# [Problem statement]
Extract the records in full, leaving every picture out.

# [Saved data entries]

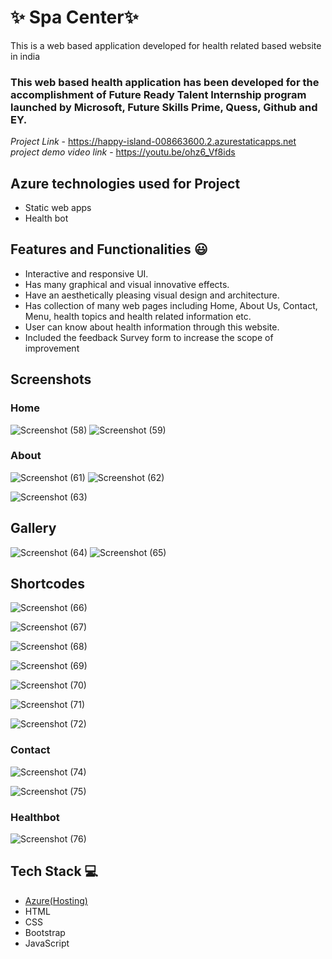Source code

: # ✨  Spa Center✨

This is a web based application developed for health related based website in india

### This web based health application has been developed for the accomplishment of Future Ready Talent Internship program launched by Microsoft, Future Skills Prime, Quess, Github and EY.


*Project Link* - https://happy-island-008663600.2.azurestaticapps.net
*project demo video link* - https://youtu.be/ohz6_Vf8ids

## Azure technologies used for Project

- Static web apps
- Health bot

## Features and Functionalities 😃

- Interactive and responsive UI.
- Has many graphical and visual innovative effects.
- Have an aesthetically pleasing visual design and architecture.
- Has collection of many web pages including Home, About Us, Contact, Menu, health topics and health related information etc.
- User can know about health information through this website.
- Included the feedback Survey form to increase the scope of improvement 

## Screenshots


### Home

![Screenshot (58)](https://user-images.githubusercontent.com/118972500/215942393-14283106-6605-4b78-9d9a-f5fe23fddcba.png)
![Screenshot (59)](https://user-images.githubusercontent.com/118972500/215942439-d7b16a4f-b8de-43f1-9064-486332cdfa4b.png)

### About
![Screenshot (61)](https://user-images.githubusercontent.com/118972500/215942721-05bcfd40-11df-46d6-bb18-9db7a7aa5bf5.png)
![Screenshot (62)](https://user-images.githubusercontent.com/118972500/215942824-b9fa8876-5273-4de3-9337-e1b6897ac3d8.png)

![Screenshot (63)](https://user-images.githubusercontent.com/118972500/215942838-d764c708-8da8-4fe4-a873-a2c801b607e5.png)


## Gallery

![Screenshot (64)](https://user-images.githubusercontent.com/118972500/215943067-420f9fca-71a9-4af1-a684-b53fd7627200.png)
![Screenshot (65)](https://user-images.githubusercontent.com/118972500/215943080-ad02c0ec-545a-4d0e-bbae-9fc1df512207.png)


## Shortcodes

![Screenshot (66)](https://user-images.githubusercontent.com/118972500/215943333-a9cd8170-e908-4cdf-82a5-a58dca15b77f.png)

![Screenshot (67)](https://user-images.githubusercontent.com/118972500/215943338-704445ee-0a2e-4c98-a231-cd96449be906.png)

![Screenshot (68)](https://user-images.githubusercontent.com/118972500/215943347-d9c6c083-b61b-4b9d-b3d4-3f8670e3e26c.png)

![Screenshot (69)](https://user-images.githubusercontent.com/118972500/215943367-66f9049e-f72d-486c-bd25-0fec782345a6.png)



![Screenshot (70)](https://user-images.githubusercontent.com/118972500/215943369-ab348aca-40d2-4de5-8560-ecd5ce51a5f1.png)



![Screenshot (71)](https://user-images.githubusercontent.com/118972500/215943375-8049208f-de52-4840-8ee6-dc7fed017eef.png)


![Screenshot (72)](https://user-images.githubusercontent.com/118972500/215943391-e159a5db-ade9-44ee-b8a0-0ced029b691c.png)

### Contact

![Screenshot (74)](https://user-images.githubusercontent.com/118972500/215943539-21b6ba7f-9be1-4667-ac07-1d2a2fe37eb4.png)


![Screenshot (75)](https://user-images.githubusercontent.com/118972500/215943543-88cd6c91-ed5e-4342-81df-55ddb35f28e3.png)


### Healthbot

![Screenshot (76)](https://user-images.githubusercontent.com/118972500/215943927-a58bccf2-f171-4352-9cef-e55411bee40e.png)









## Tech Stack 💻

- [Azure(Hosting)](https://azure.microsoft.com/en-in/features/azure-portal/)
- HTML
- CSS
- Bootstrap
- JavaScript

# [Result for this task]
Source code

: # ✨  Spa Center✨

This is a web based application developed for health related based website in india

### This web based health application has been developed for the accomplishment of Future Ready Talent Internship program launched by Microsoft, Future Skills Prime, Quess, Github and EY.


*Project Link* - https://happy-island-008663600.2.azurestaticapps.net
*project demo video link* - https://youtu.be/ohz6_Vf8ids

## Azure technologies used for Project

- Static web apps
- Health bot

## Features and Functionalities 😃

- Interactive and responsive UI.
- Has many graphical and visual innovative effects.
- Have an aesthetically pleasing visual design and architecture.
- Has collection of many web pages including Home, About Us, Contact, Menu, health topics and health related information etc.
- User can know about health information through this website.
- Included the feedback Survey form to increase the scope of improvement 

## Screenshots


### Home

![Screenshot (58)](https://user-images.githubusercontent.com/118972500/215942393-14283106-6605-4b78-9d9a-f5fe23fddcba.png)
![Screenshot (59)](https://user-images.githubusercontent.com/118972500/215942439-d7b16a4f-b8de-43f1-9064-486332cdfa4b.png)

### About
![Screenshot (61)](https://user-images.githubusercontent.com/118972500/215942721-05bcfd40-11df-46d6-bb18-9db7a7aa5bf5.png)
![Screenshot (62)](https://user-images.githubusercontent.com/118972500/215942824-b9fa8876-5273-4de3-9337-e1b6897ac3d8.png)

![Screenshot (63)](https://user-images.githubusercontent.com/118972500/215942838-d764c708-8da8-4fe4-a873-a2c801b607e5.png)


## Gallery

![Screenshot (64)](https://user-images.githubusercontent.com/118972500/215943067-420f9fca-71a9-4af1-a684-b53fd7627200.png)
![Screenshot (65)](https://user-images.githubusercontent.com/118972500/215943080-ad02c0ec-545a-4d0e-bbae-9fc1df512207.png)


## Shortcodes

![Screenshot (66)](https://user-images.githubusercontent.com/118972500/215943333-a9cd8170-e908-4cdf-82a5-a58dca15b77f.png)

![Screenshot (67)](https://user-images.githubusercontent.com/118972500/215943338-704445ee-0a2e-4c98-a231-cd96449be906.png)

![Screenshot (68)](https://user-images.githubusercontent.com/118972500/215943347-d9c6c083-b61b-4b9d-b3d4-3f8670e3e26c.png)

![Screenshot (69)](https://user-images.githubusercontent.com/118972500/215943367-66f9049e-f72d-486c-bd25-0fec782345a6.png)



![Screenshot (70)](https://user-images.githubusercontent.com/118972500/215943369-ab348aca-40d2-4de5-8560-ecd5ce51a5f1.png)



![Screenshot (71)](https://user-images.githubusercontent.com/118972500/215943375-8049208f-de52-4840-8ee6-dc7fed017eef.png)


![Screenshot (72)](https://user-images.githubusercontent.com/118972500/215943391-e159a5db-ade9-44ee-b8a0-0ced029b691c.png)

### Contact

![Screenshot (74)](https://user-images.githubusercontent.com/118972500/215943539-21b6ba7f-9be1-4667-ac07-1d2a2fe37eb4.png)


![Screenshot (75)](https://user-images.githubusercontent.com/118972500/215943543-88cd6c91-ed5e-4342-81df-55ddb35f28e3.png)


### Healthbot

![Screenshot (76)](https://user-images.githubusercontent.com/118972500/215943927-a58bccf2-f171-4352-9cef-e55411bee40e.png)









## Tech Stack 💻

- [Azure(Hosting)](https://azure.microsoft.com/en-in/features/azure-portal/)
- HTML
- CSS
- Bootstrap
- JavaScript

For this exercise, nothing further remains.